# Teks yang Diberikan
<<<<
Menyempurnakan Ibadah Puasa Ramadan dengan Zakat Fitrah
Madsani, S.Ag--
Zakat fitrah mempunyai ketentuan khusus dibandingkan dengan zakat maal. Zakat maal memiliki ketentuan khusus dari jumlah, jenis, serta masa kepemilikan harta, yang sering disebut dengan nisab, haul, dan tamakkunnya harta. Sedangkan zakat fitrah tidak mengenal ketentuan tersebut.
Zakat fitrah menjadi penyempurna puasa Ramadan. Rasulullah SAW, mengumpamakan bahwa pahala puasa itu masih tergantung antara langit dan bumi, dan belum sampai ke Hadirat Allah SWT, sampai dikeluarkan zakat fitrahnya.
Artinya, "(Puasa pada) bulan Ramadan digantungkan antara langit dan bumi, tidak diangkat pada Allah kecuali dengan zakat fitrah."
Hadirin jamaah Jumat rahimakumullah,
Terkait dengan kewajiban menunaikan zakat, Allah SWT berfirman dalam Al-Quran surat An-Nur ayat 56:
Artinya, “Dan dirikanlah salat, tunaikanlah zakat, dan taatlah kepada rasul, supaya kamu diberi rahmat.”
>>>>
# Data Latihan
<<<<
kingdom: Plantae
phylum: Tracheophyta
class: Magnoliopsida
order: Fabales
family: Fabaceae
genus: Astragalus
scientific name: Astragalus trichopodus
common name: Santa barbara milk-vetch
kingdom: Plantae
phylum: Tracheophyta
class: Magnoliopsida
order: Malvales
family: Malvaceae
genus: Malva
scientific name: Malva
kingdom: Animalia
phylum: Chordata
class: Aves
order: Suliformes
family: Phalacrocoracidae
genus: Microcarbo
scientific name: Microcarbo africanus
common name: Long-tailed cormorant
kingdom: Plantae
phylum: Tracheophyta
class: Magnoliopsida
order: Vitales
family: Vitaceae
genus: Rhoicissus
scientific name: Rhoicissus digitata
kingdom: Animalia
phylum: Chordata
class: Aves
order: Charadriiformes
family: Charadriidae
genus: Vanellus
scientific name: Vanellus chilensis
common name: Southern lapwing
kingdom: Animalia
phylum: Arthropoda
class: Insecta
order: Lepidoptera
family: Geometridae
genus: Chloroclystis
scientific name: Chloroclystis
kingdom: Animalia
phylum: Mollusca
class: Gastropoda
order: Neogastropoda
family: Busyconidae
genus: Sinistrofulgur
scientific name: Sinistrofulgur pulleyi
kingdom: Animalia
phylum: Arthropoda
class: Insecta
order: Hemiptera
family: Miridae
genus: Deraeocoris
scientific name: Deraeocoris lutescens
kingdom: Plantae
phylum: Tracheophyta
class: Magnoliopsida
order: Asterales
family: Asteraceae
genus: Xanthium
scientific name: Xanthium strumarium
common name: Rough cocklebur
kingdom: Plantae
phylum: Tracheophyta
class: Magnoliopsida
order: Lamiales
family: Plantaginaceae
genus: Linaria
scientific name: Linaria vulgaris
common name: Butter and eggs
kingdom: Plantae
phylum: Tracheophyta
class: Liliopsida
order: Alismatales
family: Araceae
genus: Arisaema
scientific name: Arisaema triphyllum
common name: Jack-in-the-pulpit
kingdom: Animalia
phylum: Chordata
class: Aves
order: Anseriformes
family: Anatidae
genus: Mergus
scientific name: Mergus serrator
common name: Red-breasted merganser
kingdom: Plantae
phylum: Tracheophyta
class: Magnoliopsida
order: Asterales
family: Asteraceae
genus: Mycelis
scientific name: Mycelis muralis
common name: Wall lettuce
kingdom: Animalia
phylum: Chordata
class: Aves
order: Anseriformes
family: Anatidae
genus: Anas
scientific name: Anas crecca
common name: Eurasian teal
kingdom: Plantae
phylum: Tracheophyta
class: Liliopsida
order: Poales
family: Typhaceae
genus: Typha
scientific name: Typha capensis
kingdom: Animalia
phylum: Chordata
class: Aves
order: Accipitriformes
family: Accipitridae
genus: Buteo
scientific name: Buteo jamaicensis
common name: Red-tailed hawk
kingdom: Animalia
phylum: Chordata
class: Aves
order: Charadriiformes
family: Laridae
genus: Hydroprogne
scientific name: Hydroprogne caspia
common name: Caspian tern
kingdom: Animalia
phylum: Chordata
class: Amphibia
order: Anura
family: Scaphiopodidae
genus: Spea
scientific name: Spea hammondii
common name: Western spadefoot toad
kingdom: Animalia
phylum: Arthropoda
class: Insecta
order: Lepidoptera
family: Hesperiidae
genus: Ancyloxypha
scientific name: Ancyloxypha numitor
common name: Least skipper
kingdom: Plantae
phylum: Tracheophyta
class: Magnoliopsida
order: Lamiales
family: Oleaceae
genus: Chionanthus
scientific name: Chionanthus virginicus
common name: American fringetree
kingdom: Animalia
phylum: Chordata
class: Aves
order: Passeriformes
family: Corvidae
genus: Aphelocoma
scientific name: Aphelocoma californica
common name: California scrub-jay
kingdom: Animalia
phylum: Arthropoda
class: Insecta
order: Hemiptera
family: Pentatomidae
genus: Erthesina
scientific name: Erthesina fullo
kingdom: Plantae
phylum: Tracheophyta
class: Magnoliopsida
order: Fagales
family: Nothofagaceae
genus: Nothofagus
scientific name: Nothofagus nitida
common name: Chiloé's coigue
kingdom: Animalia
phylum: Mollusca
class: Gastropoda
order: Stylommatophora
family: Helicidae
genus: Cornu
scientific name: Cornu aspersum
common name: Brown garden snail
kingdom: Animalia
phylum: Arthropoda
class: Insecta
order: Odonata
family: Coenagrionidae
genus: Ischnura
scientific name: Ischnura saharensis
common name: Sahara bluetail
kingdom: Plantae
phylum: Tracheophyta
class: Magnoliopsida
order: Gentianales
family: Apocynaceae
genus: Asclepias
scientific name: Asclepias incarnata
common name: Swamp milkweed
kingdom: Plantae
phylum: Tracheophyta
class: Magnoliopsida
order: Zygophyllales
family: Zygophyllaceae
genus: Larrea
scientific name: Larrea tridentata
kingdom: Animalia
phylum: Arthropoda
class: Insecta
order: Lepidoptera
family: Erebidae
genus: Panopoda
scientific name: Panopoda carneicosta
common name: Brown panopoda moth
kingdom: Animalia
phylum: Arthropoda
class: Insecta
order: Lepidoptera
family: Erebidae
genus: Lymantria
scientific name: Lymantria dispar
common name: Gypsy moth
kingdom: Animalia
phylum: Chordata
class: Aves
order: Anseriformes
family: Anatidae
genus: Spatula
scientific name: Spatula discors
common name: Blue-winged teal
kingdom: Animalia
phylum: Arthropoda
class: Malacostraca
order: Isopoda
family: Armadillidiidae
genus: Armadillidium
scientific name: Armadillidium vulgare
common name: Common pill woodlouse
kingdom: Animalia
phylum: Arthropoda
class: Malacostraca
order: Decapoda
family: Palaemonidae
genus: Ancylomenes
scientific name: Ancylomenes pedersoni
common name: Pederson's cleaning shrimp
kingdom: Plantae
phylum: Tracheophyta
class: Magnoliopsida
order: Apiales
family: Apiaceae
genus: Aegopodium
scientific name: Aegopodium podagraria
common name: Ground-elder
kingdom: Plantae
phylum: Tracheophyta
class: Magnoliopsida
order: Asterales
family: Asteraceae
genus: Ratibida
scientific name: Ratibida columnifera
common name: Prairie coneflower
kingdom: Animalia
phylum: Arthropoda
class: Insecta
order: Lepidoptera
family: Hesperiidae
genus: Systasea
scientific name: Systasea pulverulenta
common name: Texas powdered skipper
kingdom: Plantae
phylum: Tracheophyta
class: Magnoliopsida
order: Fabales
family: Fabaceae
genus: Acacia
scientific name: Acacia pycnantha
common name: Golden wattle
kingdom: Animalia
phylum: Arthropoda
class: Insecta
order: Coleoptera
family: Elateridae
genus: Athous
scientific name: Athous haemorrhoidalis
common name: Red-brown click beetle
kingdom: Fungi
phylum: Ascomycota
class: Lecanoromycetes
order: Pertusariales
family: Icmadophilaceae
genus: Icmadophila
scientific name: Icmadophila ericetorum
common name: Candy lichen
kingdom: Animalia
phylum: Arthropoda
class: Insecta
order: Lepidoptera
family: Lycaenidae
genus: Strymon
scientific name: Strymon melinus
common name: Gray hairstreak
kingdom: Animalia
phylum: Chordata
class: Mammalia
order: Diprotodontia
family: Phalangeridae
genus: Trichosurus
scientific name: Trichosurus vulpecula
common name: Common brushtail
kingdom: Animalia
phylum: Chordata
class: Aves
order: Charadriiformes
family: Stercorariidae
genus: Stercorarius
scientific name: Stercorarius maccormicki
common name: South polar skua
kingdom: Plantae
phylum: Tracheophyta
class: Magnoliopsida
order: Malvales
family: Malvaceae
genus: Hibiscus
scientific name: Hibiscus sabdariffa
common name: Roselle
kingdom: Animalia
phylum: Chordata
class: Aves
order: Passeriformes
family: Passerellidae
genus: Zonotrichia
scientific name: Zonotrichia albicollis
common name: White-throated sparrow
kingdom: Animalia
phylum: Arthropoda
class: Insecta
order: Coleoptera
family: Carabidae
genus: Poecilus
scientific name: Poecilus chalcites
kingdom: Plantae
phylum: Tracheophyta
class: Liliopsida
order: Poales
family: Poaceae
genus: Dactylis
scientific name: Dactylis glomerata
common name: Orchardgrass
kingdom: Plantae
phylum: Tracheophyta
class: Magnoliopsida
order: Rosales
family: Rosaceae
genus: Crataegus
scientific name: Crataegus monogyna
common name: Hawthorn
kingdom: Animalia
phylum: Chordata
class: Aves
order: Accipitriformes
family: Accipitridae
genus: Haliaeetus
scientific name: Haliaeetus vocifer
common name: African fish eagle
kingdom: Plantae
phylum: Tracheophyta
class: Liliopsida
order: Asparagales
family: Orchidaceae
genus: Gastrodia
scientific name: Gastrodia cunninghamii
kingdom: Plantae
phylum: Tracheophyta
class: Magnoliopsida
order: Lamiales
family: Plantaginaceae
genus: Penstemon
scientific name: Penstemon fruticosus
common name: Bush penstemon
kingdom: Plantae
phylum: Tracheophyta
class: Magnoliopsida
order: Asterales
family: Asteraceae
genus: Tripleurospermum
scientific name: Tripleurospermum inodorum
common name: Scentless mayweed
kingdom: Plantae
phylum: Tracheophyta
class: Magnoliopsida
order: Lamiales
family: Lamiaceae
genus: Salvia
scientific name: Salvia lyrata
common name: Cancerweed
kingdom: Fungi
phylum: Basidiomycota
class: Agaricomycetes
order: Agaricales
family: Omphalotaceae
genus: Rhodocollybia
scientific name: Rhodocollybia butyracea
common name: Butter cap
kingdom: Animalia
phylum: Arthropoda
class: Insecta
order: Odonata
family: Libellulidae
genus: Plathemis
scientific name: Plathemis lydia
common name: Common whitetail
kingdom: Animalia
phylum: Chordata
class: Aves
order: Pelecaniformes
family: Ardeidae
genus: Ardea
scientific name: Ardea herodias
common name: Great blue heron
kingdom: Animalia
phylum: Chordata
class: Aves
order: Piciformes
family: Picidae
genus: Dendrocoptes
>>>>
# Tujuan Tugas
Suntinglah bagian teks tentang zakat fitrah yang dimulai dari "Menyempurnakan Ibadah Puasa" dan berakhir pada "mengenal ketentuan tersebut.". Tulis ulang bagian itu dengan mengganti "nisab" menjadi "batas minimum".

# Hasil Tugas
Menyempurnakan Ibadah Puasa Ramadan dengan Zakat Fitrah
Madsani, S.Ag--
Zakat fitrah mempunyai ketentuan khusus dibandingkan dengan zakat maal. Zakat maal memiliki ketentuan khusus dari jumlah, jenis, serta masa kepemilikan harta, yang sering disebut dengan batas minimum, haul, dan tamakkunnya harta. Sedangkan zakat fitrah tidak mengenal ketentuan tersebut.